Ashraf Fayadh was detained by the country’s religious police in 2013
in Abha, southwest Saudi Arabia, and rearrested and tried in early 2014.
The new ruling, posted by Fayadh’s lawyer, Abdul-Rahman al-Lahim, on
his Twitter account said that the court has decided to “go back on the
previous death sentence” but confirmed the charges that had prompted the
death penalty.
“The accused is sentenced to a punishment of eight years in jail and
800 lashes divided into instalments, 50 lashes for each instalment,” the
ruling stated, according to the Twitter posting.

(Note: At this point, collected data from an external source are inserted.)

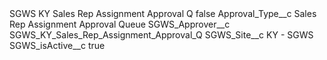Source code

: <?xml version="1.0" encoding="UTF-8"?>
<CustomMetadata xmlns="http://soap.sforce.com/2006/04/metadata" xmlns:xsi="http://www.w3.org/2001/XMLSchema-instance" xmlns:xsd="http://www.w3.org/2001/XMLSchema">
    <label>SGWS KY Sales Rep Assignment Approval Q</label>
    <protected>false</protected>
    <values>
        <field>Approval_Type__c</field>
        <value xsi:type="xsd:string">Sales Rep Assignment Approval Queue</value>
    </values>
    <values>
        <field>SGWS_Approver__c</field>
        <value xsi:type="xsd:string">SGWS_KY_Sales_Rep_Assignment_Approval_Q</value>
    </values>
    <values>
        <field>SGWS_Site__c</field>
        <value xsi:type="xsd:string">KY - SGWS</value>
    </values>
    <values>
        <field>SGWS_isActive__c</field>
        <value xsi:type="xsd:boolean">true</value>
    </values>
</CustomMetadata>
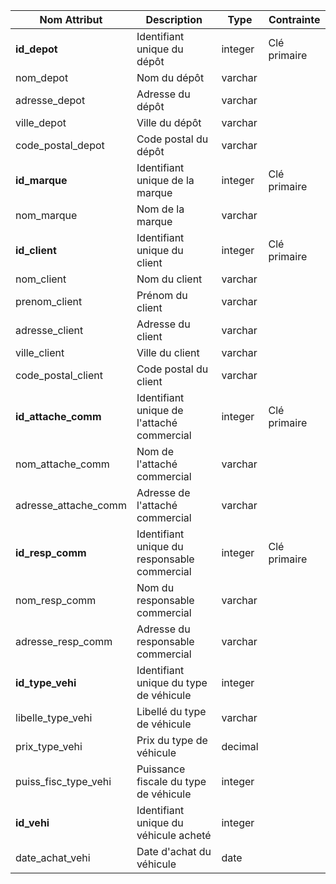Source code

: |Nom Attribut|Description|Type|Contrainte|
|---|---|---|---|
|**id_depot**|Identifiant unique du dépôt|integer|Clé primaire|
|nom_depot|Nom du dépôt|varchar||
|adresse_depot|Adresse du dépôt|varchar||
|ville_depot|Ville du dépôt|varchar||
|code_postal_depot|Code postal du dépôt|varchar||
|**id_marque**|Identifiant unique de la marque|integer|Clé primaire|
|nom_marque|Nom de la marque|varchar||
|**id_client**|Identifiant unique du client|integer|Clé primaire|
|nom_client|Nom du client|varchar||
|prenom_client|Prénom du client|varchar||
|adresse_client|Adresse du client|varchar||
|ville_client|Ville du client|varchar||
|code_postal_client|Code postal du client|varchar||
|**id_attache_comm**|Identifiant unique de l'attaché commercial|integer|Clé primaire|
|nom_attache_comm|Nom de l'attaché commercial|varchar||
|adresse_attache_comm|Adresse de l'attaché commercial|varchar||
|**id_resp_comm**|Identifiant unique du responsable commercial|integer|Clé primaire|
|nom_resp_comm|Nom du responsable commercial|varchar||
|adresse_resp_comm|Adresse du responsable commercial|varchar||
|**id_type_vehi**|Identifiant unique du type de véhicule|integer||
|libelle_type_vehi|Libellé du type de véhicule|varchar||
|prix_type_vehi|Prix du type de véhicule|decimal||
|puiss_fisc_type_vehi|Puissance fiscale du type de véhicule|integer||
|**id_vehi**|Identifiant unique du véhicule acheté|integer||
|date_achat_vehi|Date d'achat du véhicule|date||
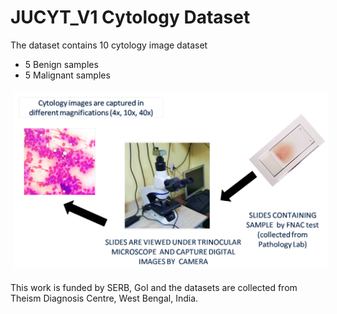 # JUCYT_V1 Cytology Dataset

The dataset contains 10 cytology image dataset
  * 5 Benign samples
  * 5 Malignant samples



<img src="/process.png" style="margin: 5px;">

This work is funded by SERB, GoI and the datasets are collected from Theism Diagnosis Centre, West Bengal, India.

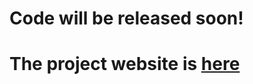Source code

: # Code will be released soon!
# The project website is [here](https://yvanyin.github.io/LearnShape.github.io/)
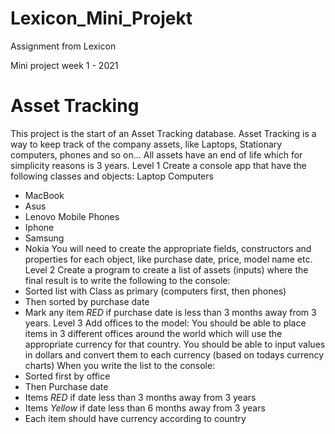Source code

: # Lexicon_Mini_Projekt
Assignment from Lexicon

Mini project week 1 - 2021

# Asset Tracking 
 
This project is the start of an Asset Tracking database. 
Asset Tracking is a way to keep track of the company assets, like Laptops, Stationary computers, phones and so on... 
All assets have an end of life which for simplicity reasons is 3 years. 
Level 1 
Create a console app that have the following classes and objects: 
Laptop Computers 
- MacBook 
- Asus 
- Lenovo 
Mobile Phones 
- Iphone 
- Samsung 
- Nokia 
You will need to create the appropriate fields, constructors and properties for each object, like purchase date, price, model name etc. 
Level 2 
Create a program to create a list of assets (inputs) where the final result is to write the following to the console: 
- Sorted list with Class as primary (computers first, then phones) 
- Then sorted by purchase date 
- Mark any item *RED* if purchase date is less than 3 months away from 3 years. 
Level 3 
Add offices to the model: 
You should be able to place items in 3 different offices around the world which will use the appropriate currency for that country. You should be able to input values in dollars and convert them to each currency (based on todays currency charts) 
When you write the list to the console: 
- Sorted first by office 
- Then Purchase date 
- Items *RED* if date less than 3 months away from 3 years 
- Items *Yellow* if date less than 6 months away from 3 years 
- Each item should have currency according to country
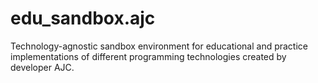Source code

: # edu_sandbox.ajc
Technology-agnostic sandbox environment for educational and practice implementations of different programming technologies created by developer AJC.
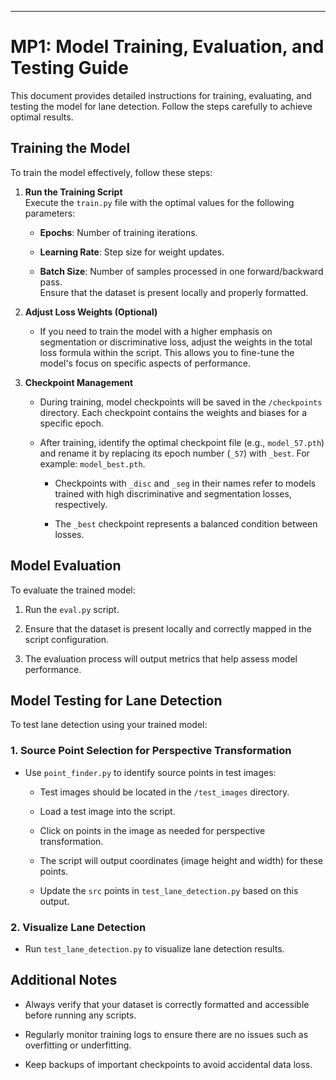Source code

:---
# MP1: Model Training, Evaluation, and Testing Guide

This document provides detailed instructions for training, evaluating, and testing the model for lane detection. Follow the steps carefully to achieve optimal results.

## Training the Model

To train the model effectively, follow these steps:

1. **Run the Training Script**  
    Execute the `train.py` file with the optimal values for the following parameters:
    
    - **Epochs**: Number of training iterations.
        
    - **Learning Rate**: Step size for weight updates.
        
    - **Batch Size**: Number of samples processed in one forward/backward pass.  
        Ensure that the dataset is present locally and properly formatted.
        
2. **Adjust Loss Weights (Optional)**
    
    - If you need to train the model with a higher emphasis on segmentation or discriminative loss, adjust the weights in the total loss formula within the script. This allows you to fine-tune the model's focus on specific aspects of performance.
        
3. **Checkpoint Management**
    
    - During training, model checkpoints will be saved in the `/checkpoints` directory. Each checkpoint contains the weights and biases for a specific epoch.
        
    - After training, identify the optimal checkpoint file (e.g., `model_57.pth`) and rename it by replacing its epoch number (`_57`) with `_best`. For example: `model_best.pth`.
        
        - Checkpoints with `_disc` and `_seg` in their names refer to models trained with high discriminative and segmentation losses, respectively.
            
        - The `_best` checkpoint represents a balanced condition between losses.
            

## Model Evaluation

To evaluate the trained model:

1. Run the `eval.py` script.
    
2. Ensure that the dataset is present locally and correctly mapped in the script configuration.
    
3. The evaluation process will output metrics that help assess model performance.
    

## Model Testing for Lane Detection

To test lane detection using your trained model:

### 1. Source Point Selection for Perspective Transformation

- Use `point_finder.py` to identify source points in test images:
    
    - Test images should be located in the `/test_images` directory.
        
    - Load a test image into the script.
        
    - Click on points in the image as needed for perspective transformation.
        
    - The script will output coordinates (image height and width) for these points.
        
    - Update the `src` points in `test_lane_detection.py` based on this output.


### 2. Visualize Lane Detection

- Run `test_lane_detection.py` to visualize lane detection results.

## Additional Notes

- Always verify that your dataset is correctly formatted and accessible before running any scripts.
    
- Regularly monitor training logs to ensure there are no issues such as overfitting or underfitting.
    
- Keep backups of important checkpoints to avoid accidental data loss.


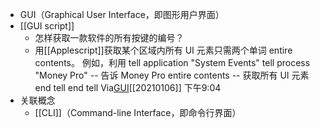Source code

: -  GUI（Graphical User Interface，即图形用户界面）
- [[GUI script]]
    - 怎样获取一款软件的所有按键的编号？
    - 用[[Applescript]]获取某个区域内所有 UI 元素只需两个单词 entire contents。
例如，利用
tell application "System Events"
    tell process "Money Pro" -- 告诉 Money Pro
        entire contents -- 获取所有 UI 元素
    end tell
end tell
Via[GUI](https://roamresearch.com/#/app/xinyiheng/page/7EF3Km-vB)[[20210106]] 下午9:04
- 关联概念
    - [[CLI]]（Command-line Interface，即命令行界面）
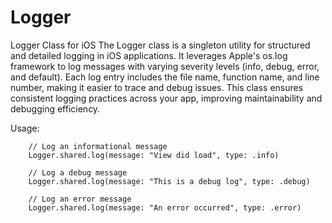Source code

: # Logger
Logger Class for iOS
The Logger class is a singleton utility for structured and detailed logging in iOS applications.
It leverages Apple's os.log framework to log messages with varying severity levels (info, debug, error, and default).
Each log entry includes the file name, function name, and line number, making it easier to trace and debug issues.
This class ensures consistent logging practices across your app, improving maintainability and debugging efficiency.

Usage:

        // Log an informational message
        Logger.shared.log(message: "View did load", type: .info)
        
        // Log a debug message
        Logger.shared.log(message: "This is a debug log", type: .debug)
        
        // Log an error message
        Logger.shared.log(message: "An error occurred", type: .error)
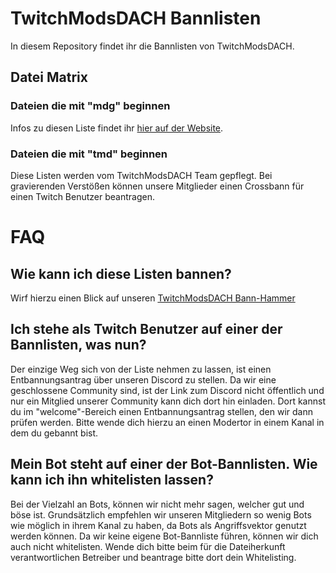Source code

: # TwitchModsDACH Bannlisten
In diesem Repository findet ihr die Bannlisten von TwitchModsDACH.

## Datei Matrix
### Dateien die mit "mdg" beginnen
Infos zu diesen Liste findet ihr [hier auf der Website](https://moonlight-design-studio.de/ban_lists/).  

### Dateien die mit "tmd" beginnen
Diese Listen werden vom TwitchModsDACH Team gepflegt.
Bei gravierenden Verstößen können unsere Mitglieder einen Crossbann für einen Twitch Benutzer beantragen.

# FAQ

## Wie kann ich diese Listen bannen?
Wirf hierzu einen Blick auf unseren [TwitchModsDACH Bann-Hammer](https://github.com/TwitchmodsDACH/Bann-Hammer/)

## Ich stehe als Twitch Benutzer auf einer der Bannlisten, was nun?
Der einzige Weg sich von der Liste nehmen zu lassen, ist einen Entbannungsantrag über unseren Discord zu stellen.
Da wir eine geschlossene Community sind, ist der Link zum Discord nicht öffentlich und nur ein Mitglied unserer Community kann dich dort hin einladen. Dort kannst du im "welcome"-Bereich einen Entbannungsantrag stellen, den wir dann prüfen werden.
Bitte wende dich hierzu an einen Modertor in einem Kanal in dem du gebannt bist.

## Mein Bot steht auf einer der Bot-Bannlisten. Wie kann ich ihn whitelisten lassen?
Bei der Vielzahl an Bots, können wir nicht mehr sagen, welcher gut und böse ist. Grundsätzlich empfehlen wir unseren Mitgliedern so wenig Bots wie möglich in ihrem Kanal zu haben, da Bots als Angriffsvektor genutzt werden können.
Da wir keine eigene Bot-Bannliste führen, können wir dich auch nicht whitelisten. Wende dich bitte beim für die Dateiherkunft verantwortlichen Betreiber und beantrage bitte dort dein Whitelisting.
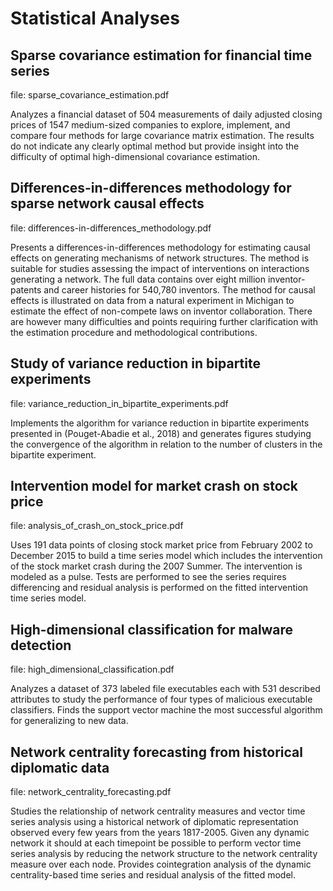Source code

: # Statistical Analyses

## Sparse covariance estimation for financial time series

file: sparse_covariance_estimation.pdf

Analyzes a financial dataset of 504 measurements of daily adjusted closing prices of 1547 medium-sized companies to explore, implement, and compare four methods for large covariance matrix estimation. The results do not indicate any clearly optimal method but provide insight into the difficulty of optimal high-dimensional covariance estimation.

## Differences-in-differences methodology for sparse network causal effects

file: differences-in-differences_methodology.pdf

Presents a differences-in-differences methodology for estimating causal effects on generating mechanisms of network structures. The method is suitable for studies assessing the impact of interventions on interactions generating a network. The full data contains over eight million inventor-patents and career histories for 540,780 inventors. The method for causal effects is illustrated on data from a natural experiment in Michigan to estimate the effect of non-compete laws on inventor collaboration. There are however many difficulties and points requiring further clarification with the estimation procedure and methodological contributions. 

## Study of variance reduction in bipartite experiments

file: variance_reduction_in_bipartite_experiments.pdf

Implements the algorithm for variance reduction in bipartite experiments presented in (Pouget-Abadie et al., 2018) and generates figures studying the convergence of the algorithm in relation to the number of clusters in the bipartite experiment. 

## Intervention model for market crash on stock price

file: analysis_of_crash_on_stock_price.pdf

Uses 191 data points of closing stock market price from February 2002 to December 2015 to build a time series model which includes the intervention of the stock market crash during the 2007 Summer. The intervention is modeled as a pulse. Tests are performed to see the series requires differencing and residual analysis is performed on the fitted intervention time series model.

## High-dimensional classification for malware detection

file: high_dimensional_classification.pdf

Analyzes a dataset of 373 labeled file executables each with 531 described attributes to study the performance of four types of malicious executable classifiers. Finds the support vector machine the most successful algorithm for generalizing to new data.

## Network centrality forecasting from historical diplomatic data

file: network_centrality_forecasting.pdf

Studies the relationship of network centrality measures and vector time series analysis using a historical network of diplomatic representation observed every few years from the years 1817-2005. Given any dynamic network it should at each timepoint be possible to perform vector time series analysis by reducing the network structure to the network centrality measure over each node. Provides cointegration analysis of the dynamic centrality-based time series and residual analysis of the fitted model.
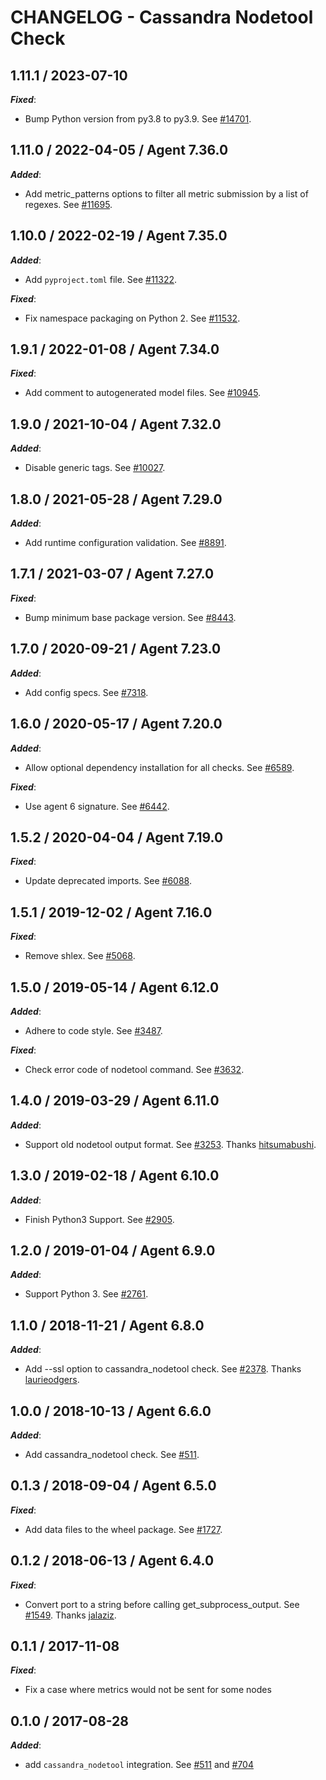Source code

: # CHANGELOG - Cassandra Nodetool Check

## 1.11.1 / 2023-07-10

***Fixed***:

* Bump Python version from py3.8 to py3.9. See [#14701](https://github.com/DataDog/integrations-core/pull/14701).

## 1.11.0 / 2022-04-05 / Agent 7.36.0

***Added***: 

* Add metric_patterns options to filter all metric submission by a list of regexes. See [#11695](https://github.com/DataDog/integrations-core/pull/11695).


## 1.10.0 / 2022-02-19 / Agent 7.35.0

***Added***: 

* Add `pyproject.toml` file. See [#11322](https://github.com/DataDog/integrations-core/pull/11322).

***Fixed***: 

* Fix namespace packaging on Python 2. See [#11532](https://github.com/DataDog/integrations-core/pull/11532).


## 1.9.1 / 2022-01-08 / Agent 7.34.0

***Fixed***: 

* Add comment to autogenerated model files. See [#10945](https://github.com/DataDog/integrations-core/pull/10945).


## 1.9.0 / 2021-10-04 / Agent 7.32.0

***Added***: 

* Disable generic tags. See [#10027](https://github.com/DataDog/integrations-core/pull/10027).


## 1.8.0 / 2021-05-28 / Agent 7.29.0

***Added***: 

* Add runtime configuration validation. See [#8891](https://github.com/DataDog/integrations-core/pull/8891).


## 1.7.1 / 2021-03-07 / Agent 7.27.0

***Fixed***: 

* Bump minimum base package version. See [#8443](https://github.com/DataDog/integrations-core/pull/8443).


## 1.7.0 / 2020-09-21 / Agent 7.23.0

***Added***: 

* Add config specs. See [#7318](https://github.com/DataDog/integrations-core/pull/7318).


## 1.6.0 / 2020-05-17 / Agent 7.20.0

***Added***: 

* Allow optional dependency installation for all checks. See [#6589](https://github.com/DataDog/integrations-core/pull/6589).

***Fixed***: 

* Use agent 6 signature. See [#6442](https://github.com/DataDog/integrations-core/pull/6442).


## 1.5.2 / 2020-04-04 / Agent 7.19.0

***Fixed***: 

* Update deprecated imports. See [#6088](https://github.com/DataDog/integrations-core/pull/6088).


## 1.5.1 / 2019-12-02 / Agent 7.16.0

***Fixed***: 

* Remove shlex. See [#5068](https://github.com/DataDog/integrations-core/pull/5068).


## 1.5.0 / 2019-05-14 / Agent 6.12.0

***Added***: 

* Adhere to code style. See [#3487](https://github.com/DataDog/integrations-core/pull/3487).

***Fixed***: 

* Check error code of nodetool command. See [#3632](https://github.com/DataDog/integrations-core/pull/3632).


## 1.4.0 / 2019-03-29 / Agent 6.11.0

***Added***: 

* Support old nodetool output format. See [#3253](https://github.com/DataDog/integrations-core/pull/3253). Thanks [hitsumabushi](https://github.com/hitsumabushi).


## 1.3.0 / 2019-02-18 / Agent 6.10.0

***Added***: 

* Finish Python3 Support. See [#2905](https://github.com/DataDog/integrations-core/pull/2905).


## 1.2.0 / 2019-01-04 / Agent 6.9.0

***Added***: 

* Support Python 3. See [#2761](https://github.com/DataDog/integrations-core/pull/2761).


## 1.1.0 / 2018-11-21 / Agent 6.8.0

***Added***: 

* Add --ssl option to cassandra_nodetool check. See [#2378](https://github.com/DataDog/integrations-core/pull/2378). Thanks [laurieodgers](https://github.com/laurieodgers).


## 1.0.0 / 2018-10-13 / Agent 6.6.0

***Added***: 

* Add cassandra_nodetool check. See [#511](https://github.com/DataDog/integrations-core/pull/511).


## 0.1.3 / 2018-09-04 / Agent 6.5.0

***Fixed***: 

* Add data files to the wheel package. See [#1727](https://github.com/DataDog/integrations-core/pull/1727).


## 0.1.2 / 2018-06-13 / Agent 6.4.0

***Fixed***: 

* Convert port to a string before calling get_subprocess_output. See [#1549](https://github.com/DataDog/integrations-core/pull/1549). Thanks [jalaziz](https://github.com/jalaziz).


## 0.1.1 / 2017-11-08

***Fixed***: 

* Fix a case where metrics would not be sent for some nodes


## 0.1.0 / 2017-08-28

***Added***: 

* add `cassandra_nodetool` integration. See [#511](https://github.com/DataDog/integrations-core/issues/511) and [#704](https://github.com/DataDog/integrations-core/issues/704)

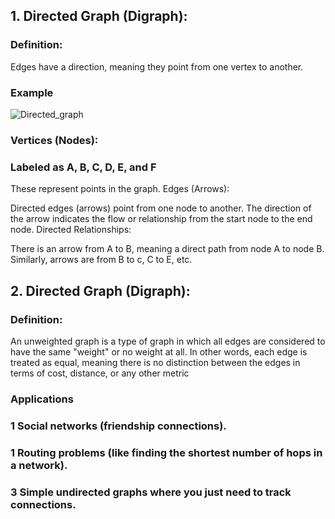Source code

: ## 1. Directed Graph (Digraph):
### Definition:
Edges have a direction, meaning they point from one vertex to another.
### Example
![Directed_graph](https://github.com/user-attachments/assets/eb006718-d8da-45a4-9c3d-5e1cef000b38)
### Vertices (Nodes):

### Labeled as A, B, C, D, E, and F 
These represent points in the graph.
Edges (Arrows):

Directed edges (arrows) point from one node to another.
The direction of the arrow indicates the flow or relationship from the start node to the end node.
Directed Relationships:

There is an arrow from A to B, meaning a direct path from node A to node B.
Similarly, arrows are from B to c, C to E, etc.


## 2. Directed Graph (Digraph):
### Definition:
An unweighted graph is a type of graph in which all edges are considered to have the same "weight" or no weight at all. In other words, each edge is treated as equal, meaning there is no distinction between the edges in terms of cost, distance, or any other metric

### Applications
### 1 Social networks (friendship connections).
### 1 Routing problems (like finding the shortest number of hops in a network).
### 3 Simple undirected graphs where you just need to track connections.

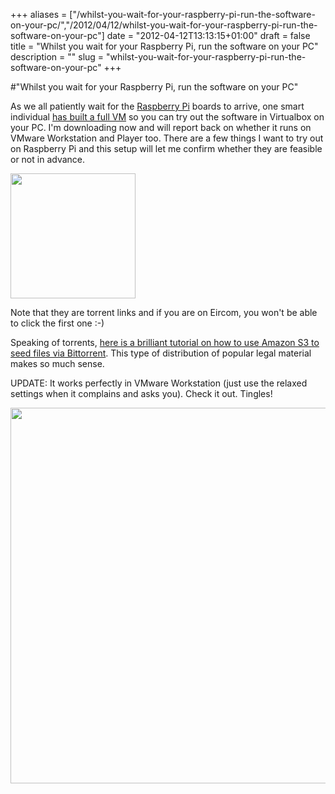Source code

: +++
aliases = ["/whilst-you-wait-for-your-raspberry-pi-run-the-software-on-your-pc/","/2012/04/12/whilst-you-wait-for-your-raspberry-pi-run-the-software-on-your-pc"]
date = "2012-04-12T13:13:15+01:00"
draft = false
title = "Whilst you wait for your Raspberry Pi, run the software on your PC"
description = ""
slug = "whilst-you-wait-for-your-raspberry-pi-run-the-software-on-your-pc"
+++

#"Whilst you wait for your Raspberry Pi, run the software on your PC"

As we all patiently wait for the <a href="http://www.raspberrypi.org/">Raspberry Pi</a> boards to arrive, one smart individual <a href="http://russelldavis.org/2011/09/10/virtualbox-vm-for-raspberrypi-development/">has built a full VM</a> so you can try out the software in Virtualbox on your PC. I'm downloading now and will report back on whether it runs on VMware Workstation and Player too. There are a few things I want to try out on Raspberry Pi and this setup will let me confirm whether they are feasible or not in advance.

<a href="https://d2j17b10ywb1i7.cloudfront.net/wp-content/uploads/2012/04/modelB.jpg"><img class="size-full wp-image-676 aligncenter" title="modelB" src="https://d2j17b10ywb1i7.cloudfront.net/wp-content/uploads/2012/04/modelB.jpg" alt="" width="200" height="200" /></a>

Note that they are torrent links and if you are on Eircom, you won't be able to click the first one :-)

Speaking of torrents, <a href="http://alestic.com/2012/04/aws-s3-torrent">here is a brilliant tutorial on how to use Amazon S3 to seed files via Bittorrent</a>. This type of distribution of popular legal material makes so much sense.

UPDATE: It works perfectly in VMware Workstation (just use the relaxed settings when it complains and asks you). Check it out. Tingles!

<a href="https://d2j17b10ywb1i7.cloudfront.net/wp-content/uploads/2012/04/raspberry_pi_02.png"><img class="alignnone size-full wp-image-678" title="raspberry_pi_02" src="https://d2j17b10ywb1i7.cloudfront.net/wp-content/uploads/2012/04/raspberry_pi_02.png" alt="" width="801" height="601" /></a>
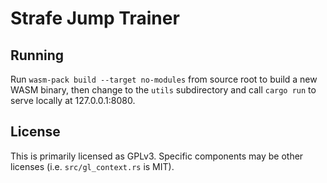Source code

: # Strafe Jump Trainer

## Running

Run `wasm-pack build --target no-modules` from source root to build a new WASM binary, then change to the `utils` subdirectory and call `cargo run` to serve locally at 127.0.0.1:8080.

## License

This is primarily licensed as GPLv3.  Specific components may be other licenses (i.e. `src/gl_context.rs` is MIT).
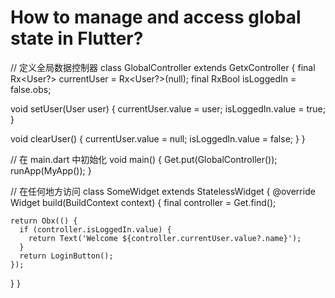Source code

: # How to manage and access global state in Flutter?

// 定义全局数据控制器
class GlobalController extends GetxController {
  final Rx<User?> currentUser = Rx<User?>(null);
  final RxBool isLoggedIn = false.obs;

  void setUser(User user) {
    currentUser.value = user;
    isLoggedIn.value = true;
  }

  void clearUser() {
    currentUser.value = null;
    isLoggedIn.value = false;
  }
}

// 在 main.dart 中初始化
void main() {
  Get.put(GlobalController());
  runApp(MyApp());
}

// 在任何地方访问
class SomeWidget extends StatelessWidget {
  @override
  Widget build(BuildContext context) {
    final controller = Get.find<GlobalController>();
    
    return Obx(() {
      if (controller.isLoggedIn.value) {
        return Text('Welcome ${controller.currentUser.value?.name}');
      }
      return LoginButton();
    });
  }
}
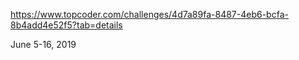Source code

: https://www.topcoder.com/challenges/4d7a89fa-8487-4eb6-bcfa-8b4add4e52f5?tab=details

June 5-16, 2019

A spokesman for Saudi Arabia’s justice ministry could not immediately be reached for comment.
Fayadh’s conviction was based on evidence from a prosecution witness
who claimed to have heard him cursing God, Islam’s Prophet Mohammad and
Saudi Arabia, and the contents of a poetry book he had written years
earlier.
A lower court had previously sentenced Fayadh to four years in prison
and 800 lashes. The case went to the Saudi appeals court and was then
returned to the lower court, where a different judge last November 17
increased the sentence to death.
The second judge ruled defence witnesses who had challenged the prosecution witness’ testimony ineligible.
Saudi Arabia’s justice system is based on sharia, or Islamic law, and
its judges are clerics from the kingdom’s ultra conservative Wahhabi
school of Sunni Islam. In the Wahhabi interpretation of sharia,
religious crimes including blasphemy and apostasy incur the death
penalty.
Liberal writer Raif Badawi was flogged 50 times in January last year
after his sentencing to 10 years in prison and 1,000 lashes for
blasphemy, prompting an international outcry. Badawi remains in prison,
but diplomats have said he is unlikely to be flogged again.
Saudi judges have extensive scope to impose sentences according to
their own interpretation of sharia without reference to any previous
cases. After a case has been heard by lower courts, appeals courts and
the supreme court, a convicted defendant can be pardoned by King Salman.